Contents
Monitor Files
The most basic approach to getting data in to Splunk is to monitor files on your server or workstation directly with a lightweight Splunk agent on your server or workstation. This lightweight Splunk agent is called a “Universal Forwarder” – or “UF”. As you might suspect, the purpose of the UF is simply to monitor files or directories (which you specify) and forward that data to the Splunk environment. (The monitoring method is similar to a Linux ‘tail’ command.) For more about ingesting by way of UF, see our UF docs (for installing, updating, configuring).
INFO: In our environment, a Splunk “deployment server” is used to manage the consistent distribution of a complex set of configurations UFs need to send data to Splunk. Think of the “deployment server” as a Splunk-centric Endpoint Management system. These managed configurations include specifics about where the data is to be delivered along with information about how and where to store it within Splunk; it includes certificates for securing the transmission; it can include technology-specific “bundles” (e.g., a bundle for Windows machines tells the UF where the Windows log files are to monitor, which ones to monitor, and what metadata to use with the data to improve the data’s searchability from within Splunk), and more.
“Push” data to a Splunk HTTP Event Collector (HEC)
A Splunk HTTP Event Collector (HEC) is a passive API endpoint on an instance of Splunk Enterprise. If your source application can be configured to send its machine (log) data over HTTPS, the HEC can listen for connections, receive the data, parse it, and then forward it to the Splunk indexers for ingestion. The HEC method has become increasingly popular largely because of the “push” v “pull” advantage: Allowing the source to “push” data to Splunk requires less configuration and coordination, thereby reducing overhead and improving resiliency. (Imagine being able to throw things in to a bucket whenever and however much you want, instead of having to be asked every so often for what you have to share and coordinating the hand-off.)
Each source is secured with a specific token that will be configured (to send over HTTPS) with the assistance of the Splunk Service Administration team.
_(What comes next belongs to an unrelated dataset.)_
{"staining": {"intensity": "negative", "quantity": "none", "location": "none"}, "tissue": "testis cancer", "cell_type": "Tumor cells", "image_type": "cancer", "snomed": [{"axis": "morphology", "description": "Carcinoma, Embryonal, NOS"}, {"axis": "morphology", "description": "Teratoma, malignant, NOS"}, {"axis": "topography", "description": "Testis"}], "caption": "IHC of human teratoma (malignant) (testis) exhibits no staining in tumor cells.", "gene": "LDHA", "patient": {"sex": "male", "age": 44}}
This is the primary and preferred method of acquiring data from SaaS solutions where installing an agent is impractical or infeasible. HEC is also the path of choice for messaging-based (publish/subscribe) scenarios such as Kafka. For more about ingesting by way of HEC, see our HEC documentation.
A robust and scaleable HEC capability is part of the Splunk Service — customers do not need to run their own HEC.
“Pull” data from a source by way of an API (or jdbc)
When necessary, instances of Splunk Enterprise called “Heavy Forwarders” can be employed to pull data from sources on a schedule (cron) by way of API calls (e.g., SOAP/REST) or database queries (over JDBC). As with an HEC, a Heavy Forwarder parses the data and forwards it to the indexers for ingestion.
Although available and sometimes the only option, we will seek to rule out the approaches described above (UF, HEC) before implementing a solution that relies on ingestion by Heavy Forwarder.
Units do not need to run their own Heavy Forwarder(s) — ingestion by way of Heavy Forwarders is available as part of the Splunk Service. Some organizations, however, may have use cases (e.g., JDBC / DB Connect where SQL needs to be developed and refined) where running a Heavy Forwarder is desirable.
Syslog and other TCP or UDP Data Streams
Syslog still represents a large percentage of log data flowing in to Splunk. However…
Although Splunk has the ability to receive (listen on a port for) syslog data and other TCP or UDP data streams (similar to Wireshark), using Splunk as the syslog (or other TCP or UDP data stream) target for ingestion is recommended neither by Splunk (the vendor) nor by us. This port-listening functionality is something of a “carry-over” from a time in Splunk’s history when the product was a complement to – or extension of – syslog. But the loss-y nature of UDP and the need for resilience even for TCP streams means that such use cases need an intermediary to improve the likelihood that events are not lost.
If you need to get syslog data (or other TCP or UDP data stream) in to Splunk… 1) Use a dedicated solution for collecting that data (for example a syslog-ng or rsyslog server). 2) Install a Universal Forwarder (UF) on the collecting server to forward syslog data to Splunk. This approach significantly improves resiliency.
INFO: Increasingly, hardware manufacturers and software service providers are offering alternatives to syslog. Consider encouraging your vendors to support the ability to push logs over HTTP.